■ WHAT IS REQUIRED:
Reproduce word for word the lines of the records below, from the line with "47: (234, 85)" to the line with "74: (243, 78)", including both of those lines.

■ MATERIAL SHOWN:
________________________________________
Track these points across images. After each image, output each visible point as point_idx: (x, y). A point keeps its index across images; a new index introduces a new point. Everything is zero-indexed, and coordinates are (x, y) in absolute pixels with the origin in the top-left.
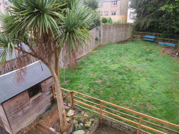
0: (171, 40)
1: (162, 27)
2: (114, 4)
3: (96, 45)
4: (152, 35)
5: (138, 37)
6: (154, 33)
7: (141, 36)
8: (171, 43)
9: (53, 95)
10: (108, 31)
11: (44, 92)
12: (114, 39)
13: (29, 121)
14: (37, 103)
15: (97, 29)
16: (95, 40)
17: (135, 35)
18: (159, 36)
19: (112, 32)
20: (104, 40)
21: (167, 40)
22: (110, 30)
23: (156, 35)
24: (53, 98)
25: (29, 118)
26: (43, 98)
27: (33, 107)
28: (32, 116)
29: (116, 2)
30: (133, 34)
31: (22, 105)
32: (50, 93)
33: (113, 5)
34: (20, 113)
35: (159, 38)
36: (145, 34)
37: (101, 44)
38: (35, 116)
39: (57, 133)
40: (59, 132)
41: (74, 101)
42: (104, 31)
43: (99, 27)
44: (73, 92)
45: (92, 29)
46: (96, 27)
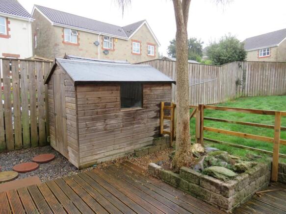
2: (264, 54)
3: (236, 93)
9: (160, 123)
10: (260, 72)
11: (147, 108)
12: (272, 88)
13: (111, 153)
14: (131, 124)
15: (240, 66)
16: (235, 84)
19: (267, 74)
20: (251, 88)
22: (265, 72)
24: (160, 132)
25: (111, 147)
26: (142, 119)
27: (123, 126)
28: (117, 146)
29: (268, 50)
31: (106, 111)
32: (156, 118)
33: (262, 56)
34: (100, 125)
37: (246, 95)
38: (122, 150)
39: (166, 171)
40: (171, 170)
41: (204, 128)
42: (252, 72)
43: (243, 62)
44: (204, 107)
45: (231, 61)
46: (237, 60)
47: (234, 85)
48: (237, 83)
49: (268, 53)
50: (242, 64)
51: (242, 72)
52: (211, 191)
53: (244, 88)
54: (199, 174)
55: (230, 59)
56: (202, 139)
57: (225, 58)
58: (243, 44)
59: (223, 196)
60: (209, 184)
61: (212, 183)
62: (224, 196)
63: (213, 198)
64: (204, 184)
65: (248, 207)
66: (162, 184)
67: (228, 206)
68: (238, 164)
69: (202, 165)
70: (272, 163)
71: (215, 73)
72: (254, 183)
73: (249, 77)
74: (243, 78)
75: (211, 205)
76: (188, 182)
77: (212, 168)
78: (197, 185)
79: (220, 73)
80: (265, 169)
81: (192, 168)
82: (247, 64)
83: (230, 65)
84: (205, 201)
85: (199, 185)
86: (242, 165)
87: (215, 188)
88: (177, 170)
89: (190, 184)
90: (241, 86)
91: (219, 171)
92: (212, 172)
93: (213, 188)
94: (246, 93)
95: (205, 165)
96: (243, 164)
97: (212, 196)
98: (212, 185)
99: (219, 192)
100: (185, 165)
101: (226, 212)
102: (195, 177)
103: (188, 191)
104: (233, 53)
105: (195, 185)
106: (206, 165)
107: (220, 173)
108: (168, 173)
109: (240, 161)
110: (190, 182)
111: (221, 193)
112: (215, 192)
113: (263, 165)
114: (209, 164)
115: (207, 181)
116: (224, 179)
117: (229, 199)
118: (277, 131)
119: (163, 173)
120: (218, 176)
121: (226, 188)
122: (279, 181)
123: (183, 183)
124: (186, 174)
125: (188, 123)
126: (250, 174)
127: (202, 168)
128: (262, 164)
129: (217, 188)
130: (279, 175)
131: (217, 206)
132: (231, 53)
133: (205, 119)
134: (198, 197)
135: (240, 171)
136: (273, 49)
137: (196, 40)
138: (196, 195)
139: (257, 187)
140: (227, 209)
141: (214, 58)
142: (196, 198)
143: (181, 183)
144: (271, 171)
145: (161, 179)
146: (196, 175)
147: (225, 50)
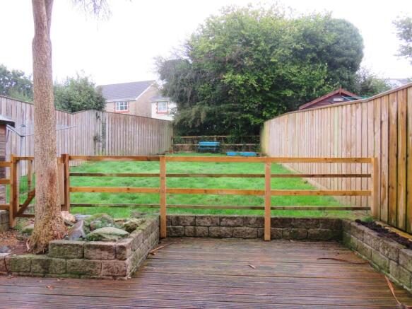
________________________________________
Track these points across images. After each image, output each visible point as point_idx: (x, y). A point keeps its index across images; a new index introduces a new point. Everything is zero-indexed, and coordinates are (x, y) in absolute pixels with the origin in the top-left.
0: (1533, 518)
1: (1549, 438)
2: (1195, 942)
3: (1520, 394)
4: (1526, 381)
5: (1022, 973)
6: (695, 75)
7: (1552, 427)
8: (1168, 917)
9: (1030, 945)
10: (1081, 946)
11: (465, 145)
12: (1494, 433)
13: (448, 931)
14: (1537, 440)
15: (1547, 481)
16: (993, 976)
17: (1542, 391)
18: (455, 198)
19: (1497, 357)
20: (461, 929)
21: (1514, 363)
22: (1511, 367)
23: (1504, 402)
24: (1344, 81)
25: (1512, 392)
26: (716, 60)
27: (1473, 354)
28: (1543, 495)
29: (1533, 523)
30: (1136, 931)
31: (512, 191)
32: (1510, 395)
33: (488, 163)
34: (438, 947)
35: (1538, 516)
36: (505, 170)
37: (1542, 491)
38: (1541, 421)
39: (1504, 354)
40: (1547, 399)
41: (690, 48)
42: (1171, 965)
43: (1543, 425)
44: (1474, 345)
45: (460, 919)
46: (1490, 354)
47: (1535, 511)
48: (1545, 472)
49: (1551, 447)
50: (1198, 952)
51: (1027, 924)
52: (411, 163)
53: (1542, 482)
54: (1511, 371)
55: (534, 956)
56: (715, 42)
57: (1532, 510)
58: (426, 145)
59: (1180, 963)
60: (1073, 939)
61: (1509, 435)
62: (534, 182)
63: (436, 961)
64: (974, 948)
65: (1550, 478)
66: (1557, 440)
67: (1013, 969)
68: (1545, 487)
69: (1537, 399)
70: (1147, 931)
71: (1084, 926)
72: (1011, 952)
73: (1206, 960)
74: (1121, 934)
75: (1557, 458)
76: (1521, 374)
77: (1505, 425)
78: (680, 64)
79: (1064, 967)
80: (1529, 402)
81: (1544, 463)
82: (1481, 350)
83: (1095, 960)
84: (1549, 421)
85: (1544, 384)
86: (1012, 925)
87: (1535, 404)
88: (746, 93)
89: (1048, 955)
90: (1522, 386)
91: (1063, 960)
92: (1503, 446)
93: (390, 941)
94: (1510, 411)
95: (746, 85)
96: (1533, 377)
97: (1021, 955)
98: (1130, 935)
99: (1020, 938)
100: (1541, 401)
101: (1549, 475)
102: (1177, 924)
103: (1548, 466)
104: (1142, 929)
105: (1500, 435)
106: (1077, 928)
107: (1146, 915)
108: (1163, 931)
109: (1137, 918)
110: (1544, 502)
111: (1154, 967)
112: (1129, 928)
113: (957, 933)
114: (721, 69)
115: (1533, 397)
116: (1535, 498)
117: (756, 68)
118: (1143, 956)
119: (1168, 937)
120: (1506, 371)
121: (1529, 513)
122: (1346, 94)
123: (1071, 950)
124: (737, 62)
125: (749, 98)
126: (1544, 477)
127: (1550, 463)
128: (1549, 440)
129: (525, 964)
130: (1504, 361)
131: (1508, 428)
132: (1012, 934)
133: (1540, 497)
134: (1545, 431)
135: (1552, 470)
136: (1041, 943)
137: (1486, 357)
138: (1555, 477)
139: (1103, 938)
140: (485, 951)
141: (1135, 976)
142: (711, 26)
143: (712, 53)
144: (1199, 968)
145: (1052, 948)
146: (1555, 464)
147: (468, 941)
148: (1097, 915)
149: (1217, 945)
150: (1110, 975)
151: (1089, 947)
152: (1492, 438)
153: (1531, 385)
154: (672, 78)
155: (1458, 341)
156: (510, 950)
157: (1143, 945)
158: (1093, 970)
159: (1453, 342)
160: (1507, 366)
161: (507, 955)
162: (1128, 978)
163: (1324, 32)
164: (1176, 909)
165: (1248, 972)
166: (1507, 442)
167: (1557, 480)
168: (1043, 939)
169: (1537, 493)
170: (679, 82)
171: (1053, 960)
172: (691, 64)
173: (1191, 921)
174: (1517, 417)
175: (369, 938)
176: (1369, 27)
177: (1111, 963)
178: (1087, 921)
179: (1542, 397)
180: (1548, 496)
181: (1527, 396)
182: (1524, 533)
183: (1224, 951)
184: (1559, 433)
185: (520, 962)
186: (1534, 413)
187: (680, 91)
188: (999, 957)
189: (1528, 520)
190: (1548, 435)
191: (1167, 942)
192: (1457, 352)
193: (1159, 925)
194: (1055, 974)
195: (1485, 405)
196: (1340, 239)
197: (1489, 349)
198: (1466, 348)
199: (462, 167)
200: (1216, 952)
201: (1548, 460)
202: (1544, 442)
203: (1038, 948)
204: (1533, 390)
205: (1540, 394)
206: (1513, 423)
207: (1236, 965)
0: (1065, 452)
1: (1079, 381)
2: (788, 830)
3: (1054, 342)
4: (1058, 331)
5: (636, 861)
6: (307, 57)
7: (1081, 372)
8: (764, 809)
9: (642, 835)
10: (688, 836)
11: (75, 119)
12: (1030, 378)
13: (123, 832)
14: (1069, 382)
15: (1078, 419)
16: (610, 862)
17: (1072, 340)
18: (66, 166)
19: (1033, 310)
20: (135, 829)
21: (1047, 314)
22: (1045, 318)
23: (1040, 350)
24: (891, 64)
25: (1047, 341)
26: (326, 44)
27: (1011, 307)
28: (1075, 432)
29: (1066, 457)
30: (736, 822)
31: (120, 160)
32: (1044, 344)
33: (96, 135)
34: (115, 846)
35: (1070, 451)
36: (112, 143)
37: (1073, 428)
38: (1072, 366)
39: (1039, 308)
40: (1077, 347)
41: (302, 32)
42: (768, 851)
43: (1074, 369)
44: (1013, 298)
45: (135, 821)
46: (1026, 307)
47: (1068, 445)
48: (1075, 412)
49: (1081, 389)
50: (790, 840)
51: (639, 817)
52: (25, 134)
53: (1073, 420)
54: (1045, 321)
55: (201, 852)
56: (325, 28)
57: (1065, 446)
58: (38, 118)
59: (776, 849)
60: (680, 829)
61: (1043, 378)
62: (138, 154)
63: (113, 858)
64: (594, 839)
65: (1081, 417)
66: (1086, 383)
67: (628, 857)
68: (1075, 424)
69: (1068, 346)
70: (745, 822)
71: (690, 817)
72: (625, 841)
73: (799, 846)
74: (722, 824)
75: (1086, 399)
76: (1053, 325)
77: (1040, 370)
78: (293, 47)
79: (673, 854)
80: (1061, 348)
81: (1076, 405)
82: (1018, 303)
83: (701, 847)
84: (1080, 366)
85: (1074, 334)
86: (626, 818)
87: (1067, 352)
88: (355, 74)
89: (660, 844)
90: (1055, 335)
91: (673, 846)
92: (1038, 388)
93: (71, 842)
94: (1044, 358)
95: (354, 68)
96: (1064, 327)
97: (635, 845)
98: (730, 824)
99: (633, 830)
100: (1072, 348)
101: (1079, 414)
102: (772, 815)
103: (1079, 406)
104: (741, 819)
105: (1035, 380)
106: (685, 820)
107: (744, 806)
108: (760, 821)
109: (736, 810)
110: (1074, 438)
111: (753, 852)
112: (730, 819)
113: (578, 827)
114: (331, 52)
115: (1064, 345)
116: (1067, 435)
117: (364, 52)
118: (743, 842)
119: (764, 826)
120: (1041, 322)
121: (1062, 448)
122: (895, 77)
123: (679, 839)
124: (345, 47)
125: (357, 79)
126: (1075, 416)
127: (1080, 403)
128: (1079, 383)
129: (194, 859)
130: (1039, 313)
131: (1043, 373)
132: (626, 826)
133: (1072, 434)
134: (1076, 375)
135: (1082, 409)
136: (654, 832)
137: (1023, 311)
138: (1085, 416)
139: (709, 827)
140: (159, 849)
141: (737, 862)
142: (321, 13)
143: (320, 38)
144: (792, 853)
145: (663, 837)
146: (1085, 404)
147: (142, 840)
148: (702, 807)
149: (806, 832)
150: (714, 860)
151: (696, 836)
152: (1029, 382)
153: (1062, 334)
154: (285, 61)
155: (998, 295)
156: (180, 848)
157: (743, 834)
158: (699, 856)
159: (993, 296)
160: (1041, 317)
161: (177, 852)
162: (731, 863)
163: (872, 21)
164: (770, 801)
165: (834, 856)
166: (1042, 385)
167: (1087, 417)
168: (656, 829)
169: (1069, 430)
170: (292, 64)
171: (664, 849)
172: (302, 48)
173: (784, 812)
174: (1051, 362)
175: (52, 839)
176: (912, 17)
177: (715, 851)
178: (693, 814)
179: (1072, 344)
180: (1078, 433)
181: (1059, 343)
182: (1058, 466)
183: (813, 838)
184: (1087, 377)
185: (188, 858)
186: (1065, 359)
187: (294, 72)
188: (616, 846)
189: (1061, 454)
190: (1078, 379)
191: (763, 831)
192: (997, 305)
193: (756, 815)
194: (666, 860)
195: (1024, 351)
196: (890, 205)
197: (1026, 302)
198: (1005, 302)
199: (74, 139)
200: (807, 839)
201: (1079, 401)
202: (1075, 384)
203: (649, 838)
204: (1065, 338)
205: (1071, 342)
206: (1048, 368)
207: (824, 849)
________________________________________
■ WRITTEN ANSWER:
47: (234, 85)
48: (237, 83)
49: (268, 53)
50: (242, 64)
51: (242, 72)
52: (211, 191)
53: (244, 88)
54: (199, 174)
55: (230, 59)
56: (202, 139)
57: (225, 58)
58: (243, 44)
59: (223, 196)
60: (209, 184)
61: (212, 183)
62: (224, 196)
63: (213, 198)
64: (204, 184)
65: (248, 207)
66: (162, 184)
67: (228, 206)
68: (238, 164)
69: (202, 165)
70: (272, 163)
71: (215, 73)
72: (254, 183)
73: (249, 77)
74: (243, 78)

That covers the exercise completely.